[[ DATA TO USE, beginning ]]

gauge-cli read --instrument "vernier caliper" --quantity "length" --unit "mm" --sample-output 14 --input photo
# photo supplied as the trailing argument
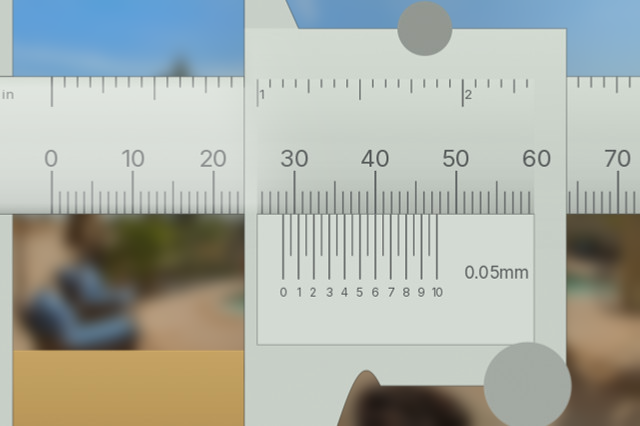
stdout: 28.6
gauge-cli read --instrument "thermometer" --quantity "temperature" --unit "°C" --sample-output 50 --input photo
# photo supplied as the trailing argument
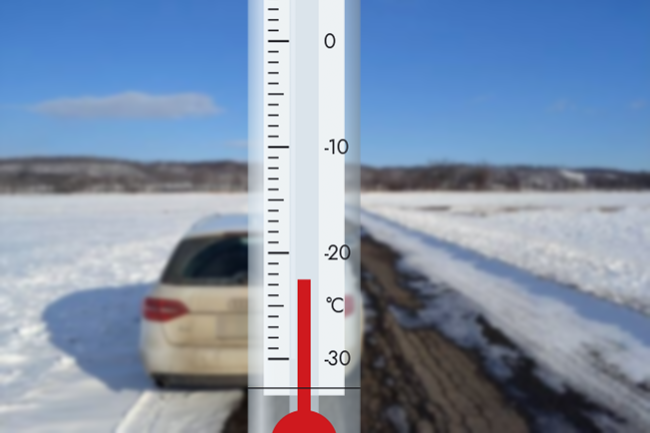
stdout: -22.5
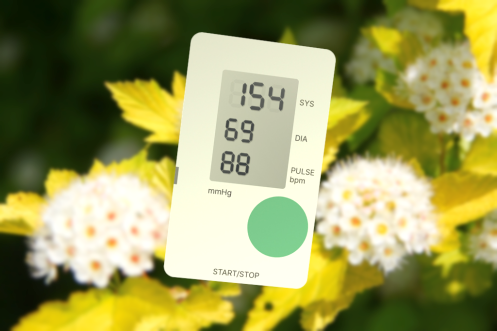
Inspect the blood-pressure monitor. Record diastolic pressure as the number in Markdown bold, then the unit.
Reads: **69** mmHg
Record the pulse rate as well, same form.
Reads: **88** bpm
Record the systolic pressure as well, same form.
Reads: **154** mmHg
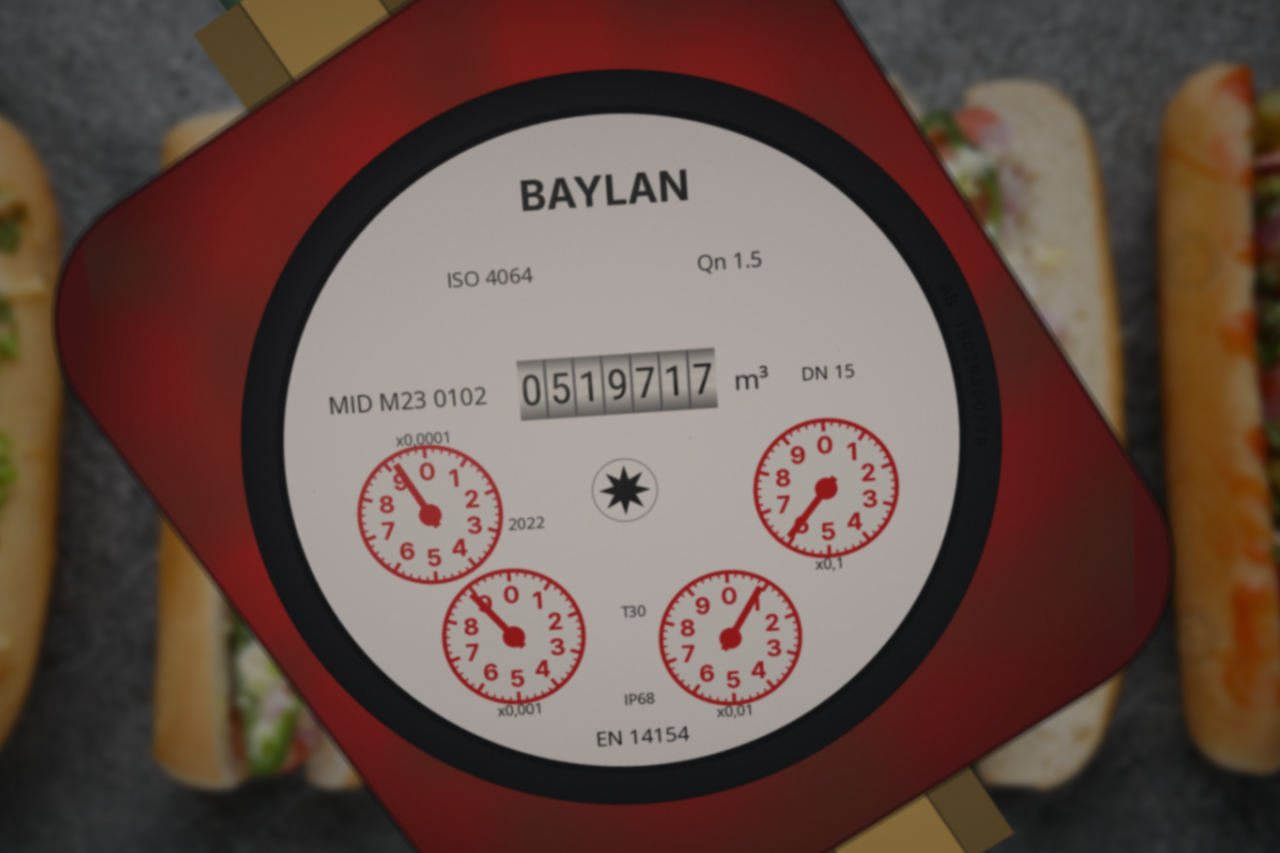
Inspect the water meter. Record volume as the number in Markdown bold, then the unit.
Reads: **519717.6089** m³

[[ DATA TO USE, end ]]

GOAL OF THE EXERCISE: Copy out every one of the lines above exactly as they appear, leaving out the pictures.

RESPONSE TO THE TASK:
gauge-cli read --instrument "vernier caliper" --quantity "length" --unit "mm" --sample-output 14 --input photo
# photo supplied as the trailing argument
stdout: 28.6
gauge-cli read --instrument "thermometer" --quantity "temperature" --unit "°C" --sample-output 50 --input photo
# photo supplied as the trailing argument
stdout: -22.5
Inspect the blood-pressure monitor. Record diastolic pressure as the number in Markdown bold, then the unit.
Reads: **69** mmHg
Record the pulse rate as well, same form.
Reads: **88** bpm
Record the systolic pressure as well, same form.
Reads: **154** mmHg
Inspect the water meter. Record volume as the number in Markdown bold, then the unit.
Reads: **519717.6089** m³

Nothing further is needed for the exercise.